Order for delivery up of documents

By Victoria Russell, Fenwick Elliott

Imperial Chemical Industries Ltd v Merit Merrell Technology Ltd [2015] EWHC 2915 (TCC) (23 October 2015)

Pursuant to a contract based on the NEC 3 Form, ICI engaged MMT to install steelwork and tank works at ICI’s new paint processing plant in Northumberland. Disputes arose between the parties about the quality of the welding carried out by MMT and as to the value of MMT’s work, resulting in an adjudication in which MMT claimed £7.5 million. The Adjudicator decided that ICI had not served a valid payment notice with the result that MMT was entitled to the sum claimed.

During the course of the referral, the contract was terminated. MMT argued that as a result of that termination, it was no longer required to perform obligations under the contract, including the provision of various project documents which ICI sought for the operation of the plant. ICI therefore started a second adjudication, seeking declarations that it was entitled to certain documents that it listed in a schedule to the Notice of Adjudication and, further, for delivery up of those documents. The adjudicator made a declaration that ICI was entitled to these documents but did not make an order for delivery up to them.

ICI applied to the Technology & Construction Court for enforcement of the adjudicator’s decision by way of a declaration in respect of the entitlement to the documents and also sought an order for delivery up of them.

Mr Justice Edwards-Stuart held that ICI was not entitled to an order for delivery up of the documents. He said:

“…not only are there triable issues but also there does not exist sufficient information upon which the court can make a decision about the extent of the disclosure that ICI really needs. I suspect that a significant part of the documentation listed at Schedule 1 would, if provided, be of limited, if any, use to ICI. Conversely, I can understand that there may be some documents for which ICI does have an immediate need. The difficulty is that, upon the information presently available, it is impossible to know where to draw the line.

From this it must follow that the court is not in a position to formulate an order for delivery up that would fairly reflect the adjudicator’s declaration of entitlement, even if it would otherwise be appropriate to do so. Indeed, as I have already mentioned, even if it were possible to draw up such an order – in other words to identify the documents that ICI really needed – I consider that to make such an order would be going further than a mere declaration of entitlement would warrant.

This is an application for summary judgment, so unless the position is very clear, relief should be refused. This is particularly so if the relief that is sought is for specific performance or a mandatory injunction to deliver up documents….

In my view the only way in which the position might be preserved, and effect thereby given to the adjudicator’s declaration of entitlement, would be by way of an interim injunction requiring MMT to preserve the documents until further order so that relevant documents, if sufficiently identified, could be the subject of a more focused application for delivery up. However, ICI has not made such an application and so it would not be appropriate to grant relief in that form on this application.
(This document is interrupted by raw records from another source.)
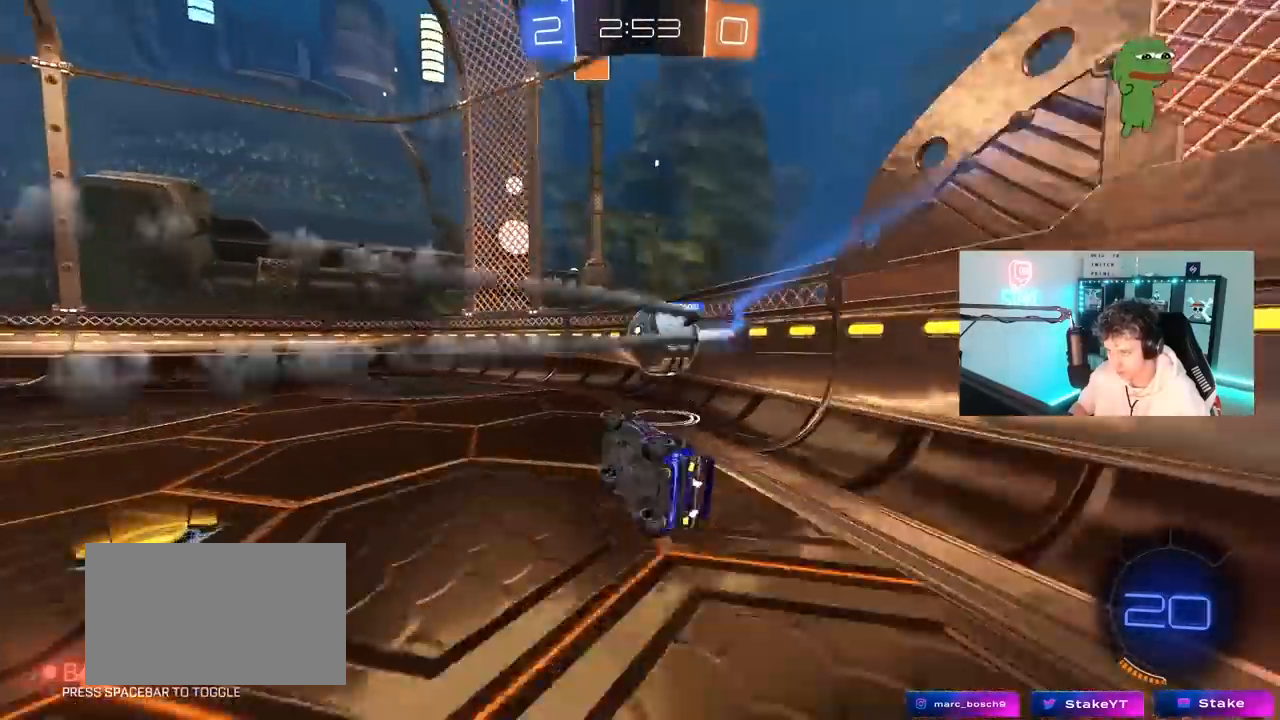
{"keys": ["d", "w"], "mouse": [], "mouse_move": "still", "events": [[33, "shift", "up"], [133, "s", "up"], [183, "a", "up"], [317, "d", "down"], [417, "w", "down"]]}
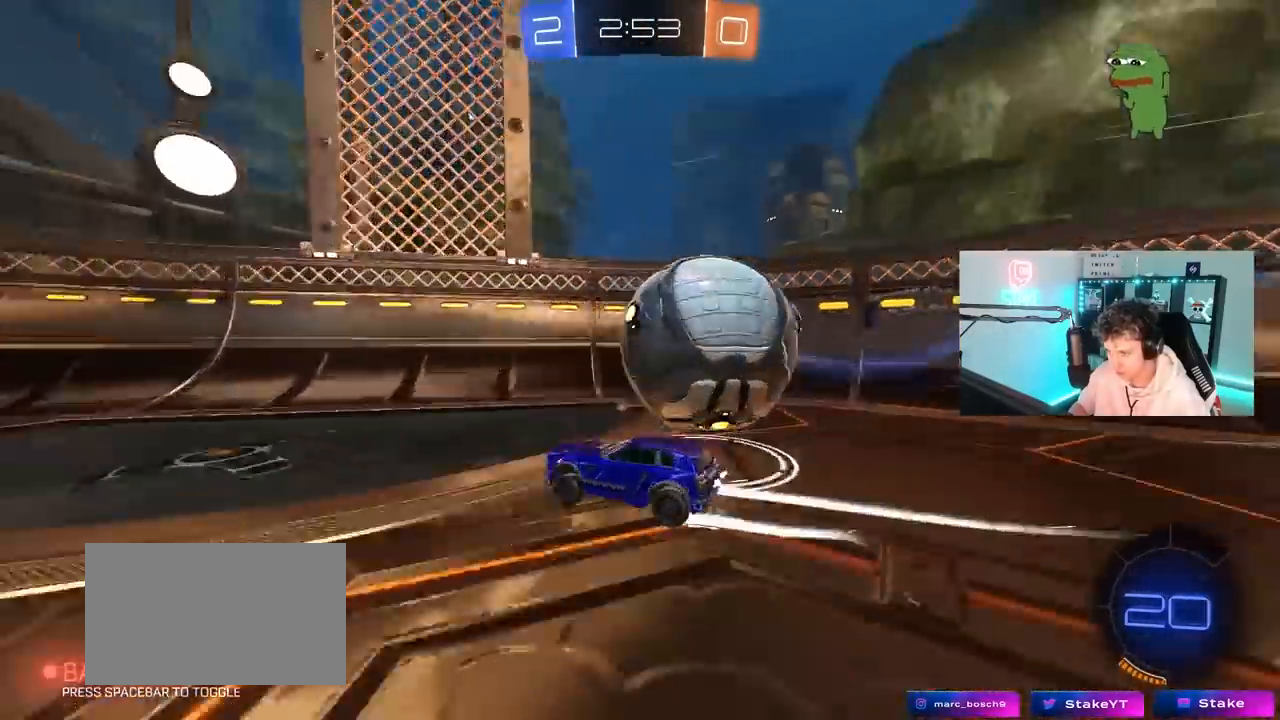
{"keys": ["a", "w"], "mouse": ["left"], "mouse_move": "still", "events": [[50, "a", "down"], [50, "d", "up"], [283, "shift", "down"], [333, "shift", "up"], [433, "mouse_left", "down"]]}
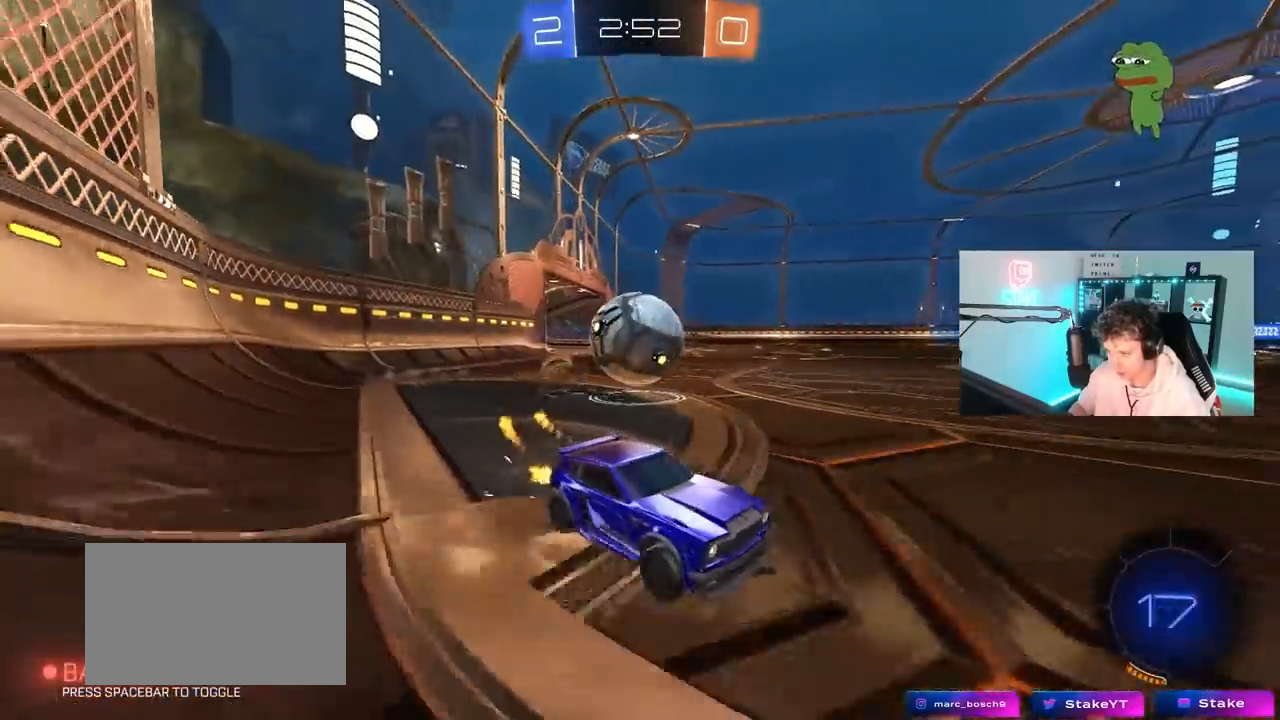
{"keys": ["w"], "mouse": ["right"], "mouse_move": "still", "events": [[167, "a", "up"], [200, "mouse_left", "up"], [350, "a", "down"], [450, "mouse_right", "down"], [483, "a", "up"]]}
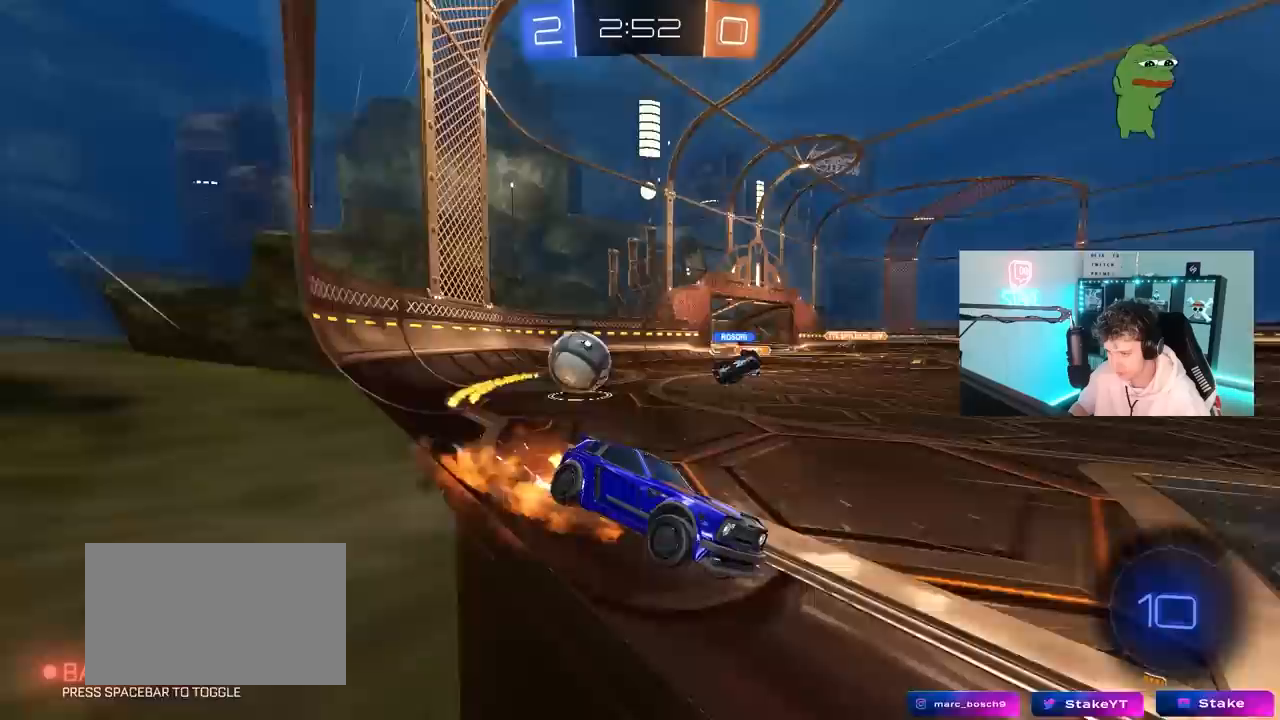
{"keys": ["a", "s"], "mouse": [], "mouse_move": "still", "events": [[33, "mouse_right", "up"], [83, "mouse_right", "down"], [133, "space", "down"], [267, "mouse_right", "up"], [317, "space", "up"], [317, "w", "up"], [467, "s", "down"], [500, "a", "down"]]}
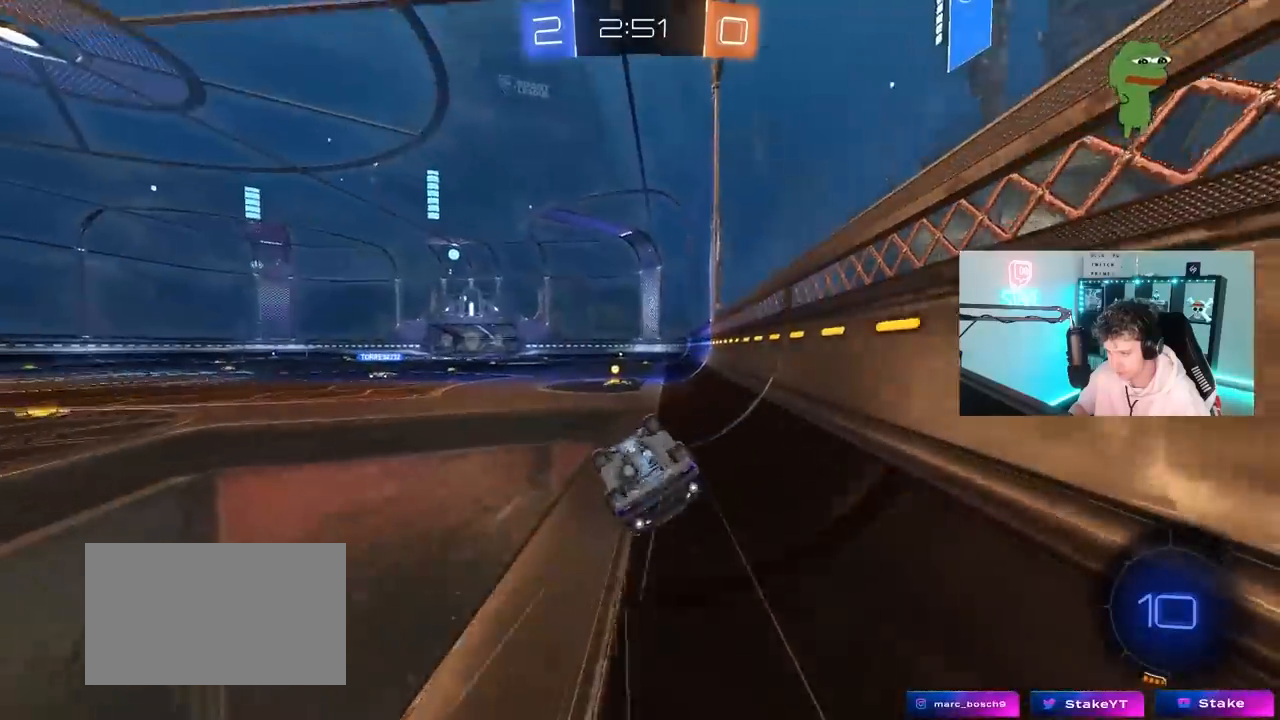
{"keys": ["a", "s", "shift"], "mouse": [], "mouse_move": "still", "events": [[100, "a", "up"], [100, "s", "up"], [150, "a", "down"], [150, "s", "down"], [383, "shift", "down"]]}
So far as the declaration is concerned, the question of ICI’s entitlement to the documents is not one that has been explored before me on the merits. It would therefore be inappropriate for the court to make any declaration of entitlement, but what it can and should do is to declare that the adjudicator’s decision is valid and binding. That means that the adjudicator’s declaration of entitlement will stand unless and until it is overruled by a decision of the court made on the merits”.